* [Activity] Reproduce all records below exactly.
*** Data to examine ***
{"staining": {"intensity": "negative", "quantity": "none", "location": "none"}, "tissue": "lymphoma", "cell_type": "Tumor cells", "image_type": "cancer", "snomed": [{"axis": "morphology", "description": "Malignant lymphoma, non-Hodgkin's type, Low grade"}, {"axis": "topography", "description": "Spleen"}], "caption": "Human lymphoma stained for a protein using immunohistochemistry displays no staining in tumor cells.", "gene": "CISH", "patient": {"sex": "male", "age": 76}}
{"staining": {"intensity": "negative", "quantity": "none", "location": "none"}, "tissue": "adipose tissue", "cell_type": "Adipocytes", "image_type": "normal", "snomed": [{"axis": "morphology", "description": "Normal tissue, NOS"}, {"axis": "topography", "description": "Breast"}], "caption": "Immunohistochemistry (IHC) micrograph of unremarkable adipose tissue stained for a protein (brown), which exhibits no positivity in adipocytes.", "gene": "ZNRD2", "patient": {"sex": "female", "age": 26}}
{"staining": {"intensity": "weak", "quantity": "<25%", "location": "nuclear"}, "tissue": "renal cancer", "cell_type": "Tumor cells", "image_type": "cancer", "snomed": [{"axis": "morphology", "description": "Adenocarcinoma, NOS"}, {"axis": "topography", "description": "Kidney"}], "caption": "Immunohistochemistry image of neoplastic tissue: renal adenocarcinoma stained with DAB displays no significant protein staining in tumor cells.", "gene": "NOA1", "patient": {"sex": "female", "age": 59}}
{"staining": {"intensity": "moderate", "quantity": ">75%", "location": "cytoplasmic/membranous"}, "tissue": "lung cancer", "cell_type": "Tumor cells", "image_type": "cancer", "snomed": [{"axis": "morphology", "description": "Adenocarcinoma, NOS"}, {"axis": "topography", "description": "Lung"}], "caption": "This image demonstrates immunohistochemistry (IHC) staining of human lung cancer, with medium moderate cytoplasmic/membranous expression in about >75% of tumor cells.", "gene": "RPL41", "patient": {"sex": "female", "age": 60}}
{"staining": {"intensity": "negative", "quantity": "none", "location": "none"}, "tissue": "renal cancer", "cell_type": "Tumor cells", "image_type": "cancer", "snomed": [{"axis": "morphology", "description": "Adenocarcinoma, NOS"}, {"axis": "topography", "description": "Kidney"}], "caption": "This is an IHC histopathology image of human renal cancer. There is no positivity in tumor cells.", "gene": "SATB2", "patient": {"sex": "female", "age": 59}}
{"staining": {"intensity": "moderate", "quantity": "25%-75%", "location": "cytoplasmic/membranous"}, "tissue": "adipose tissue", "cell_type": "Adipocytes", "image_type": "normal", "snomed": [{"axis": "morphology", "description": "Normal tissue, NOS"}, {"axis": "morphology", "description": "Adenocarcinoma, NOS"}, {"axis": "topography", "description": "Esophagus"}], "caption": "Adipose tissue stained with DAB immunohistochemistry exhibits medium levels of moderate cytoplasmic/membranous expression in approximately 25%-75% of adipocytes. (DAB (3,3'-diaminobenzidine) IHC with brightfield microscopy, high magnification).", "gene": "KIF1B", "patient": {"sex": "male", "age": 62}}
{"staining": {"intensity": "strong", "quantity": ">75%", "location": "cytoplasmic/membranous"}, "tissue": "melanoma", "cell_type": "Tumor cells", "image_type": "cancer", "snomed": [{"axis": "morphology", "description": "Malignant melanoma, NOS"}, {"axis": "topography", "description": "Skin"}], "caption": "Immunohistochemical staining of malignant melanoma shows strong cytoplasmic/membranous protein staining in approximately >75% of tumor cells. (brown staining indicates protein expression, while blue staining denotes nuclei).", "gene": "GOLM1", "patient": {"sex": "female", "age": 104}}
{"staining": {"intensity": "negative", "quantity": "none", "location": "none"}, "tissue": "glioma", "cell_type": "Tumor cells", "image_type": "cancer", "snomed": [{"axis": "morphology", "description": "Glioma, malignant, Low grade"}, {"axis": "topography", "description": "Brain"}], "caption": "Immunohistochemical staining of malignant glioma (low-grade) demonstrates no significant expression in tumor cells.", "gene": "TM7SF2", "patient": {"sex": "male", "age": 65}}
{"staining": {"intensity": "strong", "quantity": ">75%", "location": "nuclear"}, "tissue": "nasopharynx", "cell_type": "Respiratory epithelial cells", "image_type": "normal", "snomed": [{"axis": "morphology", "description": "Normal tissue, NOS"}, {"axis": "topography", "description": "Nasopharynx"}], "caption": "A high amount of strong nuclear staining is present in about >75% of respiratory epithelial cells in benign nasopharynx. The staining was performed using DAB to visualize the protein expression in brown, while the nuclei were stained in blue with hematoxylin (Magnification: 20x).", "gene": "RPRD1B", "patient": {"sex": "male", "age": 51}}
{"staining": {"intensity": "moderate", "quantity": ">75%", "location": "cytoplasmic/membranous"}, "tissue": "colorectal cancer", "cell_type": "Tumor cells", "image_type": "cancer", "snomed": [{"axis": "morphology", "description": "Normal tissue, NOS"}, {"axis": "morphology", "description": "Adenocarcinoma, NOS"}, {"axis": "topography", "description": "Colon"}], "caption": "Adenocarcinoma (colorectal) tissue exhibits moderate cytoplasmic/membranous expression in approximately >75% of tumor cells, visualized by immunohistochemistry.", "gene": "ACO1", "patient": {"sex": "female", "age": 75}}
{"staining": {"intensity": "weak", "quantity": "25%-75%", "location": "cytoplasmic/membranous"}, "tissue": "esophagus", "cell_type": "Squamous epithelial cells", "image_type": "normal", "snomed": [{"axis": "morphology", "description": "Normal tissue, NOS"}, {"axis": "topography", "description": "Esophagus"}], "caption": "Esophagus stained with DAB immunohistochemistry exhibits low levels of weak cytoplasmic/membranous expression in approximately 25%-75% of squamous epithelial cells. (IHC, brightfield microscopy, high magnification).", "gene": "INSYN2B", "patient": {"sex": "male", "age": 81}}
*** End of Data to examine ***
* [Exercise response]
{"staining": {"intensity": "negative", "quantity": "none", "location": "none"}, "tissue": "lymphoma", "cell_type": "Tumor cells", "image_type": "cancer", "snomed": [{"axis": "morphology", "description": "Malignant lymphoma, non-Hodgkin's type, Low grade"}, {"axis": "topography", "description": "Spleen"}], "caption": "Human lymphoma stained for a protein using immunohistochemistry displays no staining in tumor cells.", "gene": "CISH", "patient": {"sex": "male", "age": 76}}
{"staining": {"intensity": "negative", "quantity": "none", "location": "none"}, "tissue": "adipose tissue", "cell_type": "Adipocytes", "image_type": "normal", "snomed": [{"axis": "morphology", "description": "Normal tissue, NOS"}, {"axis": "topography", "description": "Breast"}], "caption": "Immunohistochemistry (IHC) micrograph of unremarkable adipose tissue stained for a protein (brown), which exhibits no positivity in adipocytes.", "gene": "ZNRD2", "patient": {"sex": "female", "age": 26}}
{"staining": {"intensity": "weak", "quantity": "<25%", "location": "nuclear"}, "tissue": "renal cancer", "cell_type": "Tumor cells", "image_type": "cancer", "snomed": [{"axis": "morphology", "description": "Adenocarcinoma, NOS"}, {"axis": "topography", "description": "Kidney"}], "caption": "Immunohistochemistry image of neoplastic tissue: renal adenocarcinoma stained with DAB displays no significant protein staining in tumor cells.", "gene": "NOA1", "patient": {"sex": "female", "age": 59}}
{"staining": {"intensity": "moderate", "quantity": ">75%", "location": "cytoplasmic/membranous"}, "tissue": "lung cancer", "cell_type": "Tumor cells", "image_type": "cancer", "snomed": [{"axis": "morphology", "description": "Adenocarcinoma, NOS"}, {"axis": "topography", "description": "Lung"}], "caption": "This image demonstrates immunohistochemistry (IHC) staining of human lung cancer, with medium moderate cytoplasmic/membranous expression in about >75% of tumor cells.", "gene": "RPL41", "patient": {"sex": "female", "age": 60}}
{"staining": {"intensity": "negative", "quantity": "none", "location": "none"}, "tissue": "renal cancer", "cell_type": "Tumor cells", "image_type": "cancer", "snomed": [{"axis": "morphology", "description": "Adenocarcinoma, NOS"}, {"axis": "topography", "description": "Kidney"}], "caption": "This is an IHC histopathology image of human renal cancer. There is no positivity in tumor cells.", "gene": "SATB2", "patient": {"sex": "female", "age": 59}}
{"staining": {"intensity": "moderate", "quantity": "25%-75%", "location": "cytoplasmic/membranous"}, "tissue": "adipose tissue", "cell_type": "Adipocytes", "image_type": "normal", "snomed": [{"axis": "morphology", "description": "Normal tissue, NOS"}, {"axis": "morphology", "description": "Adenocarcinoma, NOS"}, {"axis": "topography", "description": "Esophagus"}], "caption": "Adipose tissue stained with DAB immunohistochemistry exhibits medium levels of moderate cytoplasmic/membranous expression in approximately 25%-75% of adipocytes. (DAB (3,3'-diaminobenzidine) IHC with brightfield microscopy, high magnification).", "gene": "KIF1B", "patient": {"sex": "male", "age": 62}}
{"staining": {"intensity": "strong", "quantity": ">75%", "location": "cytoplasmic/membranous"}, "tissue": "melanoma", "cell_type": "Tumor cells", "image_type": "cancer", "snomed": [{"axis": "morphology", "description": "Malignant melanoma, NOS"}, {"axis": "topography", "description": "Skin"}], "caption": "Immunohistochemical staining of malignant melanoma shows strong cytoplasmic/membranous protein staining in approximately >75% of tumor cells. (brown staining indicates protein expression, while blue staining denotes nuclei).", "gene": "GOLM1", "patient": {"sex": "female", "age": 104}}
{"staining": {"intensity": "negative", "quantity": "none", "location": "none"}, "tissue": "glioma", "cell_type": "Tumor cells", "image_type": "cancer", "snomed": [{"axis": "morphology", "description": "Glioma, malignant, Low grade"}, {"axis": "topography", "description": "Brain"}], "caption": "Immunohistochemical staining of malignant glioma (low-grade) demonstrates no significant expression in tumor cells.", "gene": "TM7SF2", "patient": {"sex": "male", "age": 65}}
{"staining": {"intensity": "strong", "quantity": ">75%", "location": "nuclear"}, "tissue": "nasopharynx", "cell_type": "Respiratory epithelial cells", "image_type": "normal", "snomed": [{"axis": "morphology", "description": "Normal tissue, NOS"}, {"axis": "topography", "description": "Nasopharynx"}], "caption": "A high amount of strong nuclear staining is present in about >75% of respiratory epithelial cells in benign nasopharynx. The staining was performed using DAB to visualize the protein expression in brown, while the nuclei were stained in blue with hematoxylin (Magnification: 20x).", "gene": "RPRD1B", "patient": {"sex": "male", "age": 51}}
{"staining": {"intensity": "moderate", "quantity": ">75%", "location": "cytoplasmic/membranous"}, "tissue": "colorectal cancer", "cell_type": "Tumor cells", "image_type": "cancer", "snomed": [{"axis": "morphology", "description": "Normal tissue, NOS"}, {"axis": "morphology", "description": "Adenocarcinoma, NOS"}, {"axis": "topography", "description": "Colon"}], "caption": "Adenocarcinoma (colorectal) tissue exhibits moderate cytoplasmic/membranous expression in approximately >75% of tumor cells, visualized by immunohistochemistry.", "gene": "ACO1", "patient": {"sex": "female", "age": 75}}
{"staining": {"intensity": "weak", "quantity": "25%-75%", "location": "cytoplasmic/membranous"}, "tissue": "esophagus", "cell_type": "Squamous epithelial cells", "image_type": "normal", "snomed": [{"axis": "morphology", "description": "Normal tissue, NOS"}, {"axis": "topography", "description": "Esophagus"}], "caption": "Esophagus stained with DAB immunohistochemistry exhibits low levels of weak cytoplasmic/membranous expression in approximately 25%-75% of squamous epithelial cells. (IHC, brightfield microscopy, high magnification).", "gene": "INSYN2B", "patient": {"sex": "male", "age": 81}}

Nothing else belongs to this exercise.